Ellis' new bureau wasn't really expected to take corrective action against such leaks this year, and even had no legal authority to do so until last summer. Its few workers were supposed to be designing a program for inspection and maintenance of tanks.
But it has had so many calls about so many leaks that are too large and expensive for local governments to handle that it has been scrambling to investigate leaks and work with the federal government to clean them up.
"We used to get a call every other week about a new leak. Then we got a call every week. Now we're getting two a week. People know we're here, and we have to do what we can," Ellis said.
Examples of some of the leaks investigated, besides the one at Moab, include:
Customers at a Ben Franklin store in St. George complained last year of gasoline odors as they entered the store, and some workers complained of headaches and nausea. Investigations determined the fumes were coming from a floor drain in the basement, apparently from an underground gas spill from tanks at one of several nearby gasoline stations.
A Vernal businessman reported a tank likely leaked because it fills with water when the water table is high, and loses gasoline when the water table is low. When a telephone company dug a hole for a pole nearby, the resulting gasoline fumes were so strong that the crew had to stop. Also, the PVC waterline for a nearby tool company passes through the contaminated area.
Chevron, which has developed a program to systematically upgrade its underground tanks, invited state officials to watch how it "closes out" old gas stations by watching how one at North Temple and Redwood Road in Salt Lake City was dismantled. Ellis said officials were expecting to see that the tank there was in good shape, but instead "it had leaked and the whole place was hot as a firecracker." Chevron is cleaning up the gasoline-contaminated soil in the area.
Ellis said his office works with gasoline companies and the EPA with its federal Leaking Underground Storage Tank Trust Fund to clean up such problems when found.

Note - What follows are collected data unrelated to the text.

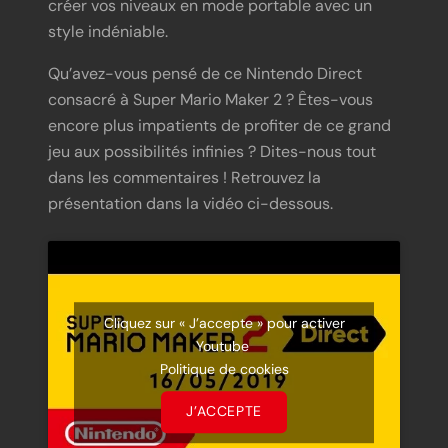
créer vos niveaux en mode portable avec un
style indéniable.
Qu’avez-vous pensé de ce Nintendo Direct
consacré à Super Mario Maker 2 ? Êtes-vous
encore plus impatients de profiter de ce grand
jeu aux possibilités infinies ? Dites-nous tout
dans les commentaires ! Retrouvez la
présentation dans la vidéo ci-dessous.
Cliquez sur « J’accepte » pour activer
Youtube
Politique de cookies
J’ACCEPTE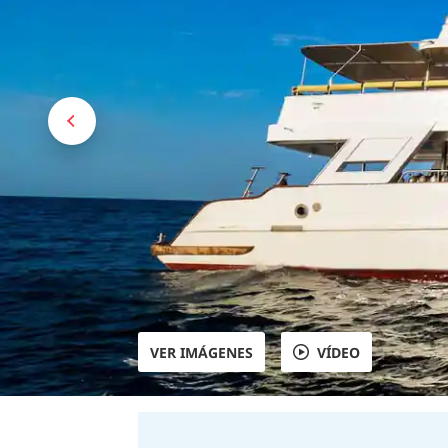
VER IMÁGENES
VÍDEO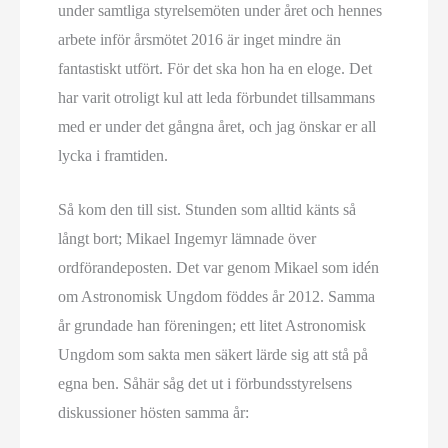
under samtliga styrelsemöten under året och hennes
arbete inför årsmötet 2016 är inget mindre än
fantastiskt utfört. För det ska hon ha en eloge. Det
har varit otroligt kul att leda förbundet tillsammans
med er under det gångna året, och jag önskar er all
lycka i framtiden.
Så kom den till sist. Stunden som alltid känts så
långt bort; Mikael Ingemyr lämnade över
ordförandeposten. Det var genom Mikael som idén
om Astronomisk Ungdom föddes år 2012. Samma
år grundade han föreningen; ett litet Astronomisk
Ungdom som sakta men säkert lärde sig att stå på
egna ben. Såhär såg det ut i förbundsstyrelsens
diskussioner hösten samma år: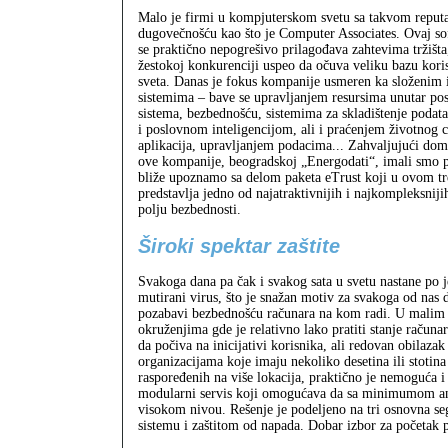
Malo je firmi u kompjuterskom svetu sa takvom reput
dugovečnošću kao što je Computer Associates. Ovaj sof
se praktično nepogrešivo prilagođava zahtevima tržišta,
žestokoj konkurenciji uspeo da očuva veliku bazu kori
sveta. Danas je fokus kompanije usmeren ka složenim
sistemima – bave se upravljanjem resursima unutar po
sistema, bezbednošću, sistemima za skladištenje podat
i poslovnom inteligencijom, ali i praćenjem životnog c
aplikacija, upravljanjem podacima... Zahvaljujući do
ove kompanije, beogradskoj „Energodati“, imali smo p
bliže upoznamo sa delom paketa eTrust koji u ovom t
predstavlja jedno od najatraktivnijih i najkompleksniji
polju bezbednosti.
Široki spektar zaštite
Svakoga dana pa čak i svakog sata u svetu nastane po j
mutirani virus, što je snažan motiv za svakoga od nas d
pozabavi bezbednošću računara na kom radi. U malim
okruženjima gde je relativno lako pratiti stanje računa
da počiva na inicijativi korisnika, ali redovan obilazak
organizacijama koje imaju nekoliko desetina ili stotina
raspoređenih na više lokacija, praktično je nemoguća 
modularni servis koji omogućava da sa minimumom ang
visokom nivou. Rešenje je podeljeno na tri osnovna se
sistemu i zaštitom od napada. Dobar izbor za početak pr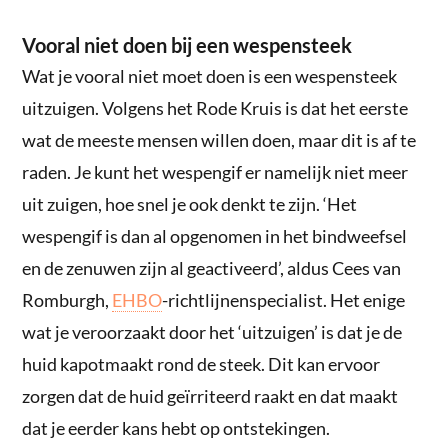
Vooral niet doen bij een wespensteek
Wat je vooral niet moet doen is een wespensteek
uitzuigen. Volgens het Rode Kruis is dat het eerste
wat de meeste mensen willen doen, maar dit is af te
raden. Je kunt het wespengif er namelijk niet meer
uit zuigen, hoe snel je ook denkt te zijn. ‘Het
wespengif is dan al opgenomen in het bindweefsel
en de zenuwen zijn al geactiveerd’, aldus Cees van
Romburgh,
EHBO
-richtlijnenspecialist. Het enige
wat je veroorzaakt door het ‘uitzuigen’ is dat je de
huid kapotmaakt rond de steek. Dit kan ervoor
zorgen dat de huid geïrriteerd raakt en dat maakt
dat je eerder kans hebt op ontstekingen.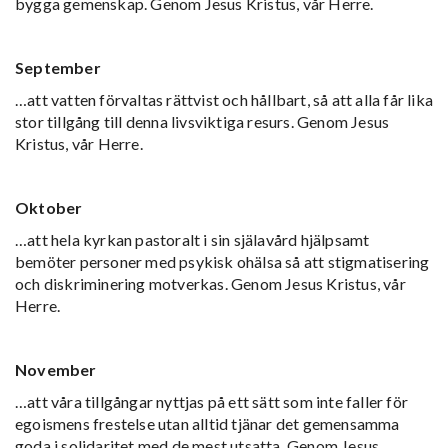
bygga gemenskap. Genom Jesus Kristus, vår Herre.
September
…att vatten förvaltas rättvist och hållbart, så att alla får lika
stor tillgång till denna livsviktiga resurs. Genom Jesus
Kristus, vår Herre.
Oktober
…att hela kyrkan pastoralt i sin själavård hjälpsamt
bemöter personer med psykisk ohälsa så att stigmatisering
och diskriminering motverkas. Genom Jesus Kristus, vår
Herre.
November
…att våra tillgångar nyttjas på ett sätt som inte faller för
egoismens frestelse utan alltid tjänar det gemensamma
goda i solidaritet med de mest utsatta. Genom Jesus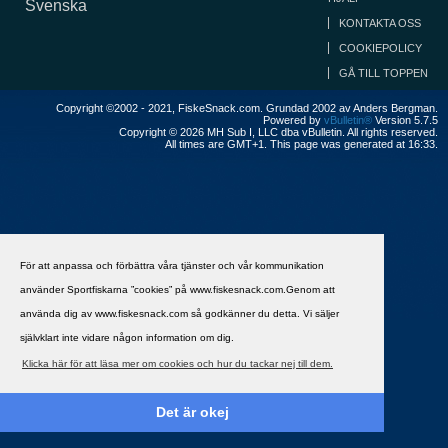
Svenska
KONTAKTA OSS
COOKIEPOLICY
GÅ TILL TOPPEN
Copyright ©2002 - 2021, FiskeSnack.com. Grundad 2002 av Anders Bergman.
Powered by
vBulletin®
Version 5.7.5
Copyright © 2026 MH Sub I, LLC dba vBulletin. All rights reserved.
All times are GMT+1. This page was generated at 16:33.
För att anpassa och förbättra våra tjänster och vår kommunikation
använder Sportfiskarna ”cookies” på www.fiskesnack.com.Genom att
använda dig av www.fiskesnack.com så godkänner du detta. Vi säljer
självklart inte vidare någon information om dig.
Klicka här för att läsa mer om cookies och hur du tackar nej till dem.
Det är okej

It recently applied for a $394,000 trust grant to clean up some of the spills in the state.
But Ellis said his new program will try to prevent leaks in the first place or correct them before they become too troublesome.

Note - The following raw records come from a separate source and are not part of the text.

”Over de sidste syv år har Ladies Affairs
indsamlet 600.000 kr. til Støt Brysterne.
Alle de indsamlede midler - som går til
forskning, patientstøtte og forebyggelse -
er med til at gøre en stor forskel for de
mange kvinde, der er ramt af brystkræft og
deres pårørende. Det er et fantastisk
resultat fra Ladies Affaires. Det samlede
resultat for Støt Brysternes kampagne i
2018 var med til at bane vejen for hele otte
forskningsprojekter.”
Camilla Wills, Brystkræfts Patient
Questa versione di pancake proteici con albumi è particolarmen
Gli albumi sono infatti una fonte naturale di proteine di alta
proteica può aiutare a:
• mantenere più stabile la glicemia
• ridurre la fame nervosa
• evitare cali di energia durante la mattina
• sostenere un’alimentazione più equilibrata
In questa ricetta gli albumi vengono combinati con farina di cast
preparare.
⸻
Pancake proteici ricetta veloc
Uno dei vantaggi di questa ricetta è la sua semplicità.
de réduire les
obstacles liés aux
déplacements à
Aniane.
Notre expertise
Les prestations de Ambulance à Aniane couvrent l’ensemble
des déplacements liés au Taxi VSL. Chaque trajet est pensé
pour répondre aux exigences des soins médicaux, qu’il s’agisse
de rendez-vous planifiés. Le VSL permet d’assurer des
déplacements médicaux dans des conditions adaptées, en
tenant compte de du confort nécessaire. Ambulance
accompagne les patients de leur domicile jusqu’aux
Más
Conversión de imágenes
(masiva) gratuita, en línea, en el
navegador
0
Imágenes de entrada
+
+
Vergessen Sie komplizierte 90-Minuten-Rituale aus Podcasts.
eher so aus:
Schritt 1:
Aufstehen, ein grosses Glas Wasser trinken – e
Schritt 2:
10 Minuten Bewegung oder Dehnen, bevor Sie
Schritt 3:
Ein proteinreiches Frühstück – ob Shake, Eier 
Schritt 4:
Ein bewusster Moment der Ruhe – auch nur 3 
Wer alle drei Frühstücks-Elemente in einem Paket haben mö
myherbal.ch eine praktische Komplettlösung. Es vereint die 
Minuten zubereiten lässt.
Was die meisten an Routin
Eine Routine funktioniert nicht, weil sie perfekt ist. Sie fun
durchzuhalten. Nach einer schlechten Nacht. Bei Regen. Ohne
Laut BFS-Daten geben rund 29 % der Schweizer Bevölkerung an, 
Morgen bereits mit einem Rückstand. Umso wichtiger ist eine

A first step was requiring tank owners to notify the state of the number, age and size of their tanks. About 10,500 tanks have been registered so far, which state officials think is only about half the tanks in the state.
Owners must pay a $25-per-tank fee to help fund inspection and maintenance programs that Ellis expects will be required by the EPA as it releases final regulations about underground tanks, probably in October.

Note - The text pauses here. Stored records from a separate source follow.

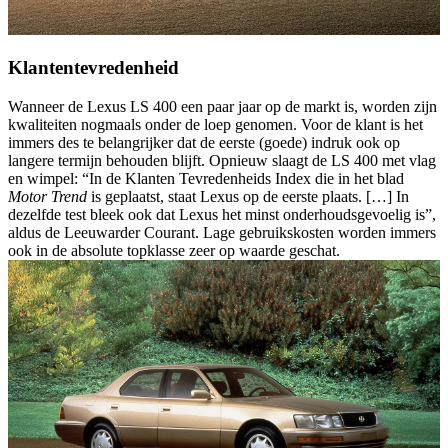
Klantentevredenheid
Wanneer de Lexus LS 400 een paar jaar op de markt is, worden zijn
kwaliteiten nogmaals onder de loep genomen. Voor de klant is het
immers des te belangrijker dat de eerste (goede) indruk ook op
langere termijn behouden blijft. Opnieuw slaagt de LS 400 met vlag
en wimpel: “In de Klanten Tevredenheids Index die in het blad
Motor Trend
is geplaatst, staat Lexus op de eerste plaats. […] In
dezelfde test bleek ook dat Lexus het minst onderhoudsgevoelig is”,
aldus de Leeuwarder Courant. Lage gebruikskosten worden immers
ook in de absolute topklasse zeer op waarde geschat.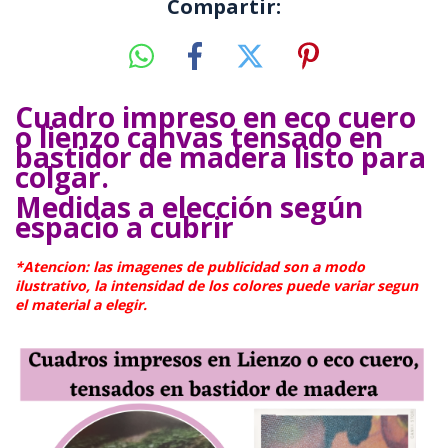
Compartir:
Cuadro impreso en eco cuero
o lienzo canvas tensado en
bastidor de madera listo para
colgar.
Medidas a elección según
espacio a cubrir
*Atencion: las imagenes de publicidad son a modo
ilustrativo, la intensidad de los colores puede variar segun
el material a elegir.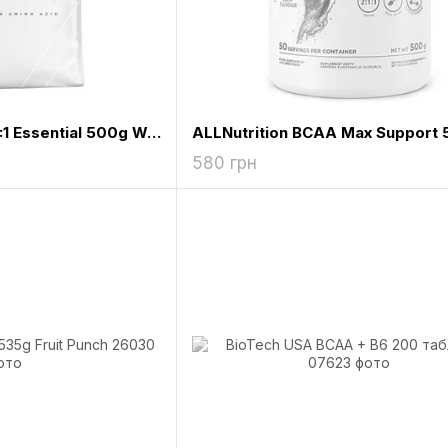
Myprotein BCAA 2:1:1 Essential 500g Watermelon
580 грн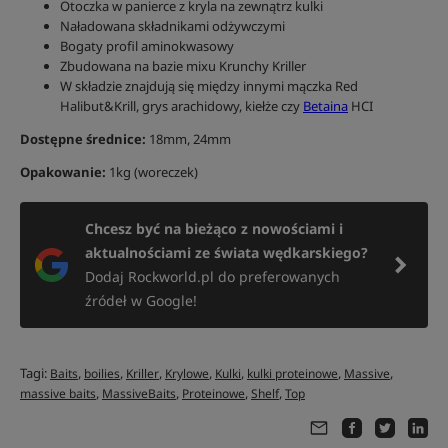
Otoczka w panierce z kryla na zewnątrz kulki
Naładowana składnikami odżywczymi
Bogaty profil aminokwasowy
Zbudowana na bazie mixu Krunchy Kriller
W składzie znajdują się między innymi mączka Red
Halibut&Krill, grys arachidowy, kiełże czy
Betaina
HCI
Dostępne średnice:
18mm, 24mm
Opakowanie:
1kg (woreczek)
Chcesz być na bieżąco z nowościami i
aktualnościami ze świata wędkarskiego?
Dodaj Rockworld.pl do preferowanych
źródeł w Google!
Tagi:
,
,
,
,
,
,
,
Baits
boilies
Kriller
Krylowe
Kulki
kulki proteinowe
Massive
,
,
,
,
massive baits
MassiveBaits
Proteinowe
Shelf
Top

EPA proposals for those regulations include requiring tanks to be periodically tested for leaks. That is done by filling the tanks and measuring how much fluid escapes over the next few hours. Ellis expects that the EPA will require repairs for leaks of more than about a cup per hour.
Those tests will likely be conducted by certified private companies and could be somewhat expensive - $300 to $500 per tank, Ellis estimates. He said several companies are gearing up to conduct those tests, even though they have not yet been required.
Ellis also expects the EPA to require leak-detection systems to be installed on tanks within three to five years and to require that within 10 years all underground storage tanks be equipped with corrosion protection and with devices to prevent spills or overfills.
The EPA is also wrestling with whether or how to require gasoline companies to carry insurance to cover the costs of cleaning up leaks. Ellis said he feels the EPA is hoping that states will set up low-cost insurance policies that small, independent gasoline station owners can afford.
If the program works as designed, the state should know within a few years exactly how good or bad the underground tanks here are. Ellis said the environment will be better protected and health threats such as those Brittney Shepardson faced should be eventually eliminated.